A lomos de la controversia, el cantante, ganador de cinco grammies, también conquistó por primera vez en su carrera el número uno de la lista Billboard, que, dicho sea de paso, el consumo digital ha convertido en un asunto bastante anárquico e impredecible. Y lo hizo en una semana en la que se dio un hito histórico: los tres puestos en cabeza (el segundo fue Last Night, de Morgan Wallen, y el tercero, Fast Car, una versión del clásico de Tracy Chapman a cargo de Luke Combs) los coparon por primera vez canciones countries. “Los tres temas, pero sobre todo el de Aldean y el de Wallen, son éxitos alentados no tanto por fans del género, sino por gente interesada en promocionar una determinada agenda política”, considera David Cantwell, autor de The Running Kind: Listening to Merle Haggard, un interesante ensayo sobre la leyenda del country forajido. Esa estrategia denunciada por Cantwell explicaría por qué la canción de Aldean se desplomó a la semana siguiente al puesto 21 de Billboard.

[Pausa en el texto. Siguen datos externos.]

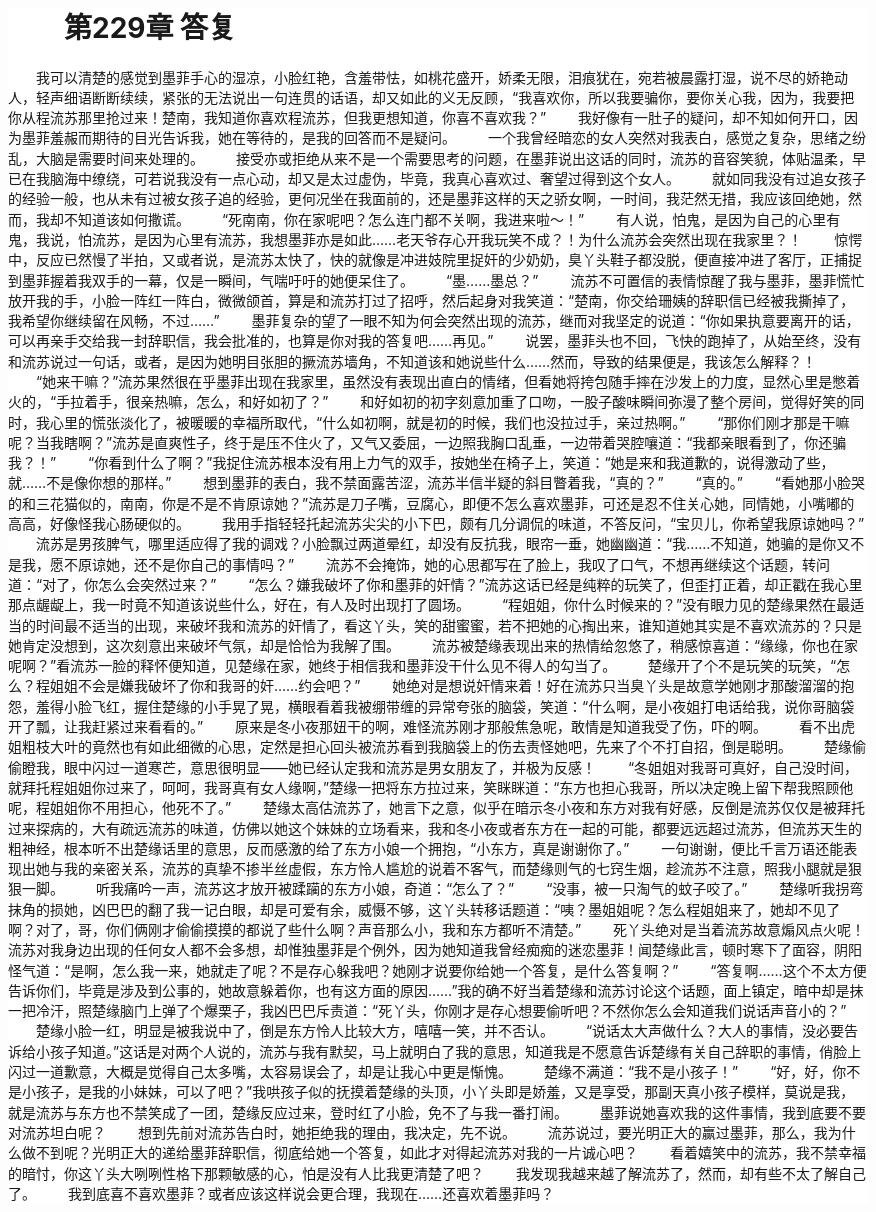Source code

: # 　　第229章 答复
　　我可以清楚的感觉到墨菲手心的湿凉，小脸红艳，含羞带怯，如桃花盛开，娇柔无限，泪痕犹在，宛若被晨露打湿，说不尽的娇艳动人，轻声细语断断续续，紧张的无法说出一句连贯的话语，却又如此的义无反顾，“我喜欢你，所以我要骗你，要你关心我，因为，我要把你从程流苏那里抢过来！楚南，我知道你喜欢程流苏，但我更想知道，你喜不喜欢我？”
　　我好像有一肚子的疑问，却不知如何开口，因为墨菲羞赧而期待的目光告诉我，她在等待的，是我的回答而不是疑问。
　　一个我曾经暗恋的女人突然对我表白，感觉之复杂，思绪之纷乱，大脑是需要时间来处理的。
　　接受亦或拒绝从来不是一个需要思考的问题，在墨菲说出这话的同时，流苏的音容笑貌，体贴温柔，早已在我脑海中缭绕，可若说我没有一点心动，却又是太过虚伪，毕竟，我真心喜欢过、奢望过得到这个女人。
　　就如同我没有过追女孩子的经验一般，也从未有过被女孩子追的经验，更何况坐在我面前的，还是墨菲这样的天之骄女啊，一时间，我茫然无措，我应该回绝她，然而，我却不知道该如何撒谎。
　　“死南南，你在家呢吧？怎么连门都不关啊，我进来啦～！”
　　有人说，怕鬼，是因为自己的心里有鬼，我说，怕流苏，是因为心里有流苏，我想墨菲亦是如此……老天爷存心开我玩笑不成？！为什么流苏会突然出现在我家里？！
　　惊愕中，反应已然慢了半拍，又或者说，是流苏太快了，快的就像是冲进妓院里捉奸的少奶奶，臭丫头鞋子都没脱，便直接冲进了客厅，正捕捉到墨菲握着我双手的一幕，仅是一瞬间，气喘吁吁的她便呆住了。
　　“墨……墨总？”
　　流苏不可置信的表情惊醒了我与墨菲，墨菲慌忙放开我的手，小脸一阵红一阵白，微微颌首，算是和流苏打过了招呼，然后起身对我笑道：“楚南，你交给珊姨的辞职信已经被我撕掉了，我希望你继续留在风畅，不过……”
　　墨菲复杂的望了一眼不知为何会突然出现的流苏，继而对我坚定的说道：“你如果执意要离开的话，可以再亲手交给我一封辞职信，我会批准的，也算是你对我的答复吧……再见。”
　　说罢，墨菲头也不回，飞快的跑掉了，从始至终，没有和流苏说过一句话，或者，是因为她明目张胆的撅流苏墙角，不知道该和她说些什么……然而，导致的结果便是，我该怎么解释？！
　　“她来干嘛？”流苏果然很在乎墨菲出现在我家里，虽然没有表现出直白的情绪，但看她将挎包随手摔在沙发上的力度，显然心里是憋着火的，“手拉着手，很亲热嘛，怎么，和好如初了？”
　　和好如初的初字刻意加重了口吻，一股子酸味瞬间弥漫了整个房间，觉得好笑的同时，我心里的慌张淡化了，被暖暖的幸福所取代，“什么如初啊，就是初的时候，我们也没拉过手，亲过热啊。”
　　“那你们刚才那是干嘛呢？当我瞎啊？”流苏是直爽性子，终于是压不住火了，又气又委屈，一边照我胸口乱垂，一边带着哭腔嚷道：“我都亲眼看到了，你还骗我？！”
　　“你看到什么了啊？”我捉住流苏根本没有用上力气的双手，按她坐在椅子上，笑道：“她是来和我道歉的，说得激动了些，就……不是像你想的那样。”
　　想到墨菲的表白，我不禁面露苦涩，流苏半信半疑的斜目瞥着我，“真的？”
　　“真的。”
　　“看她那小脸哭的和三花猫似的，南南，你是不是不肯原谅她？”流苏是刀子嘴，豆腐心，即便不怎么喜欢墨菲，可还是忍不住关心她，同情她，小嘴嘟的高高，好像怪我心肠硬似的。
　　我用手指轻轻托起流苏尖尖的小下巴，颇有几分调侃的味道，不答反问，“宝贝儿，你希望我原谅她吗？”
　　流苏是男孩脾气，哪里适应得了我的调戏？小脸飘过两道晕红，却没有反抗我，眼帘一垂，她幽幽道：“我……不知道，她骗的是你又不是我，愿不原谅她，还不是你自己的事情吗？”
　　流苏不会掩饰，她的心思都写在了脸上，我叹了口气，不想再继续这个话题，转问道：“对了，你怎么会突然过来？”
　　“怎么？嫌我破坏了你和墨菲的奸情？”流苏这话已经是纯粹的玩笑了，但歪打正着，却正戳在我心里那点龌龊上，我一时竟不知道该说些什么，好在，有人及时出现打了圆场。
　　“程姐姐，你什么时候来的？”没有眼力见的楚缘果然在最适当的时间最不适当的出现，来破坏我和流苏的奸情了，看这丫头，笑的甜蜜蜜，若不把她的心掏出来，谁知道她其实是不喜欢流苏的？只是她肯定没想到，这次刻意出来破坏气氛，却是恰恰为我解了围。
　　流苏被楚缘表现出来的热情给忽悠了，稍感惊喜道：“缘缘，你也在家呢啊？”看流苏一脸的释怀便知道，见楚缘在家，她终于相信我和墨菲没干什么见不得人的勾当了。
　　楚缘开了个不是玩笑的玩笑，“怎么？程姐姐不会是嫌我破坏了你和我哥的奸……约会吧？”
　　她绝对是想说奸情来着！好在流苏只当臭丫头是故意学她刚才那酸溜溜的抱怨，羞得小脸飞红，握住楚缘的小手晃了晃，横眼看着我被绷带缠的异常夸张的脑袋，笑道：“什么啊，是小夜姐打电话给我，说你哥脑袋开了瓢，让我赶紧过来看看的。”
　　原来是冬小夜那妞干的啊，难怪流苏刚才那般焦急呢，敢情是知道我受了伤，吓的啊。
　　看不出虎姐粗枝大叶的竟然也有如此细微的心思，定然是担心回头被流苏看到我脑袋上的伤去责怪她吧，先来了个不打自招，倒是聪明。
　　楚缘偷偷瞪我，眼中闪过一道寒芒，意思很明显——她已经认定我和流苏是男女朋友了，并极为反感！
　　“冬姐姐对我哥可真好，自己没时间，就拜托程姐姐你过来了，呵呵，我哥真有女人缘啊，”楚缘一把将东方拉过来，笑眯眯道：“东方也担心我哥，所以决定晚上留下帮我照顾他呢，程姐姐你不用担心，他死不了。”
　　楚缘太高估流苏了，她言下之意，似乎在暗示冬小夜和东方对我有好感，反倒是流苏仅仅是被拜托过来探病的，大有疏远流苏的味道，仿佛以她这个妹妹的立场看来，我和冬小夜或者东方在一起的可能，都要远远超过流苏，但流苏天生的粗神经，根本听不出楚缘话里的意思，反而感激的给了东方小娘一个拥抱，“小东方，真是谢谢你了。”
　　一句谢谢，便比千言万语还能表现出她与我的亲密关系，流苏的真挚不掺半丝虚假，东方怜人尴尬的说着不客气，而楚缘则气的七窍生烟，趁流苏不注意，照我小腿就是狠狠一脚。
　　听我痛吟一声，流苏这才放开被蹂躏的东方小娘，奇道：“怎么了？”
　　“没事，被一只淘气的蚊子咬了。”
　　楚缘听我拐弯抹角的损她，凶巴巴的翻了我一记白眼，却是可爱有余，威慑不够，这丫头转移话题道：“咦？墨姐姐呢？怎么程姐姐来了，她却不见了啊？对了，哥，你们俩刚才偷偷摸摸的都说了些什么啊？声音那么小，我和东方都听不清楚。”
　　死丫头绝对是当着流苏故意煽风点火呢！流苏对我身边出现的任何女人都不会多想，却惟独墨菲是个例外，因为她知道我曾经痴痴的迷恋墨菲！闻楚缘此言，顿时寒下了面容，阴阳怪气道：“是啊，怎么我一来，她就走了呢？不是存心躲我吧？她刚才说要你给她一个答复，是什么答复啊？”
　　“答复啊……这个不太方便告诉你们，毕竟是涉及到公事的，她故意躲着你，也有这方面的原因……”我的确不好当着楚缘和流苏讨论这个话题，面上镇定，暗中却是抹一把冷汗，照楚缘脑门上弹了个爆栗子，我凶巴巴斥责道：“死丫头，你刚才是存心想要偷听吧？不然你怎么会知道我们说话声音小的？”
　　楚缘小脸一红，明显是被我说中了，倒是东方怜人比较大方，嘻嘻一笑，并不否认。
　　“说话太大声做什么？大人的事情，没必要告诉给小孩子知道。”这话是对两个人说的，流苏与我有默契，马上就明白了我的意思，知道我是不愿意告诉楚缘有关自己辞职的事情，俏脸上闪过一道歉意，大概是觉得自己太多嘴，太容易误会了，却是让我心中更是惭愧。
　　楚缘不满道：“我不是小孩子！”
　　“好，好，你不是小孩子，是我的小妹妹，可以了吧？”我哄孩子似的抚摸着楚缘的头顶，小丫头即是娇羞，又是享受，那副天真小孩子模样，莫说是我，就是流苏与东方也不禁笑成了一团，楚缘反应过来，登时红了小脸，免不了与我一番打闹。
　　墨菲说她喜欢我的这件事情，我到底要不要对流苏坦白呢？
　　想到先前对流苏告白时，她拒绝我的理由，我决定，先不说。
　　流苏说过，要光明正大的赢过墨菲，那么，我为什么做不到呢？光明正大的递给墨菲辞职信，彻底给她一个答复，如此才对得起流苏对我的一片诚心吧？
　　看着嬉笑中的流苏，我不禁幸福的暗忖，你这丫头大咧咧性格下那颗敏感的心，怕是没有人比我更清楚了吧？
　　我发现我越来越了解流苏了，然而，却有些不太了解自己了。
　　我到底喜不喜欢墨菲？或者应该这样说会更合理，我现在……还喜欢着墨菲吗？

Una visión un tanto esquemática del asunto ha asociado tradicionalmente el country —con permiso de la equilibrista Dolly Parton, a cuya equidistancia política parece aspirar Anthony— con el conservadurismo en Estados Unidos. “En los últimos dos años, parecía que se estaba abriendo a otras realidades, artistas negros o queer, pero los últimos éxitos vuelven a un viejo patrón: están protagonizados por hombres blancos cabreados”, opinó en la cadena pública de radio NPR el profesor Charles Hughes, del Rhodes College de Memphis.

Aunque, como él mismo músico defiende, no haya motivación política en el ánimo de Anthony, lo cierto es que hace tiempo que el Partido Republicano ha encontrado la fórmula para canalizar ese cabreo blanco y el resentimiento contra las élites de los que quedan atrás que retrata Rich Men…, cuya letra, que incluye una referencia al pedófilo Jeffrey Epstein, ha sido analizada minuciosamente, como lo es casi todo ahora, a derecha e izquierda. De momento, su golpe de suerte lo ha convertido en un unicornio difícil de atrapar no solo para los partidos; también para los medios (ha concedido una única entrevista, en el pódcast del libertario Joe Rogan) y los ejecutivos de la industria discográfica: el tipo asegura que ha rechazado una oferta de una multinacional por ocho millones de dólares (7,5 millones de euros).

Es además escurridizo para los amantes del directo. Aunque su agenda ya se va llenando con citas en festivales repartidos por el centro del país, de Kentucky a Misuri, hasta ahora solo había aparecido en un par de ocasiones en garitos de Carolina del Norte, y en un concierto que se agotó en seguida en Farmville (Virginia), su pueblo. Un pueblo a una hora al sur de Richmond.